*** Records for this task Section Begins ***

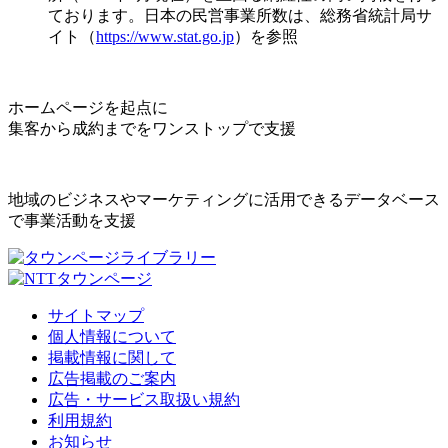
ております。日本の民営事業所数は、総務省統計局サ
イト（
https://www.stat.go.jp
）を参照
ホームページを起点に
集客から成約までをワンストップで支援
地域のビジネスやマーケティングに活用できるデータベース
で事業活動を支援
サイトマップ
個人情報について
掲載情報に関して
広告掲載のご案内
広告・サービス取扱い規約
利用規約
お知らせ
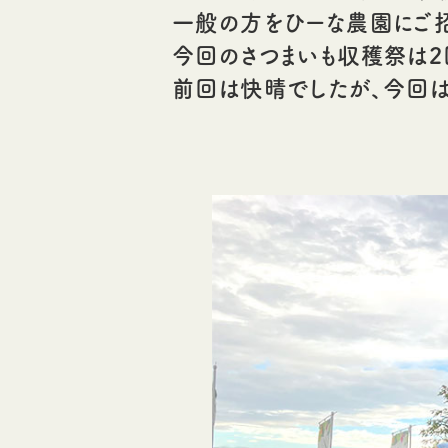
一般の方をひーな農園にご招
今回のさつまいも収穫祭は2
前回は快晴でしたが、今回は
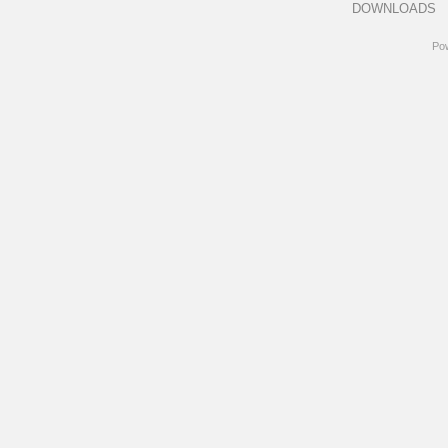
DOWNLOADS
Po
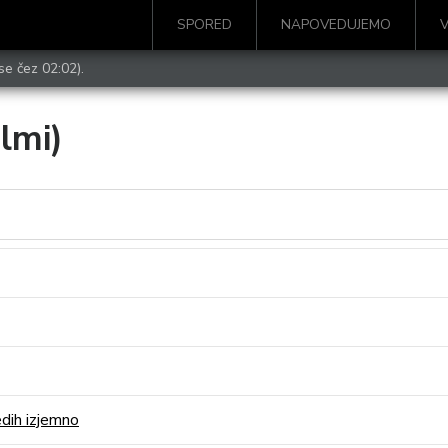
SPORED
NAPOVEDUJEMO
se čez 02:02).
ilmi)
edih izjemno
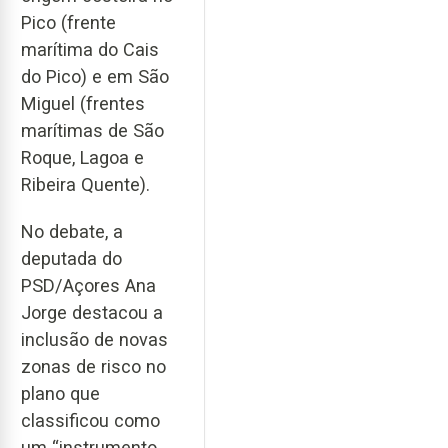
Pico (frente
marítima do Cais
do Pico) e em São
Miguel (frentes
marítimas de São
Roque, Lagoa e
Ribeira Quente).
No debate, a
deputada do
PSD/Açores Ana
Jorge destacou a
inclusão de novas
zonas de risco no
plano que
classificou como
um “instrumento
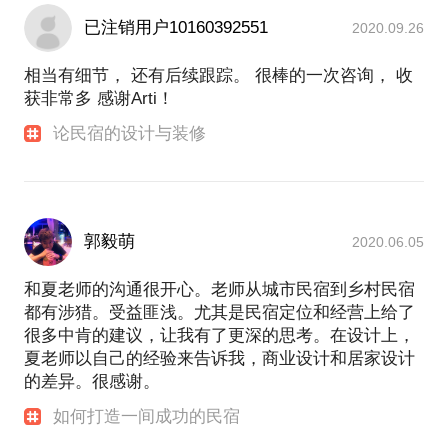
已注销用户10160392551
2020.09.26
相当有细节， 还有后续跟踪。 很棒的一次咨询， 收
获非常多 感谢Arti！
论民宿的设计与装修
郭毅萌
2020.06.05
和夏老师的沟通很开心。老师从城市民宿到乡村民宿
都有涉猎。受益匪浅。尤其是民宿定位和经营上给了
很多中肯的建议，让我有了更深的思考。在设计上，
夏老师以自己的经验来告诉我，商业设计和居家设计
的差异。很感谢。
如何打造一间成功的民宿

*** Records for this task Section Ends ***

▶ [Exercise details]:
Could you repeat each line above exactly as written? Omit the pictures.

▶ [Written answer]:
ております。日本の民営事業所数は、総務省統計局サ
イト（
https://www.stat.go.jp
）を参照
ホームページを起点に
集客から成約までをワンストップで支援
地域のビジネスやマーケティングに活用できるデータベース
で事業活動を支援
サイトマップ
個人情報について
掲載情報に関して
広告掲載のご案内
広告・サービス取扱い規約
利用規約
お知らせ
一般の方をひーな農園にご招
今回のさつまいも収穫祭は2
前回は快晴でしたが、今回は
DOWNLOADS
Po
SPORED
NAPOVEDUJEMO
se čez 02:02).
ilmi)
edih izjemno
Pico (frente
marítima do Cais
do Pico) e em São
Miguel (frentes
marítimas de São
Roque, Lagoa e
Ribeira Quente).
No debate, a
deputada do
PSD/Açores Ana
Jorge destacou a
inclusão de novas
zonas de risco no
plano que
classificou como
um “instrumento
已注销用户10160392551
2020.09.26
相当有细节， 还有后续跟踪。 很棒的一次咨询， 收
获非常多 感谢Arti！
论民宿的设计与装修
郭毅萌
2020.06.05
和夏老师的沟通很开心。老师从城市民宿到乡村民宿
都有涉猎。受益匪浅。尤其是民宿定位和经营上给了
很多中肯的建议，让我有了更深的思考。在设计上，
夏老师以自己的经验来告诉我，商业设计和居家设计
的差异。很感谢。
如何打造一间成功的民宿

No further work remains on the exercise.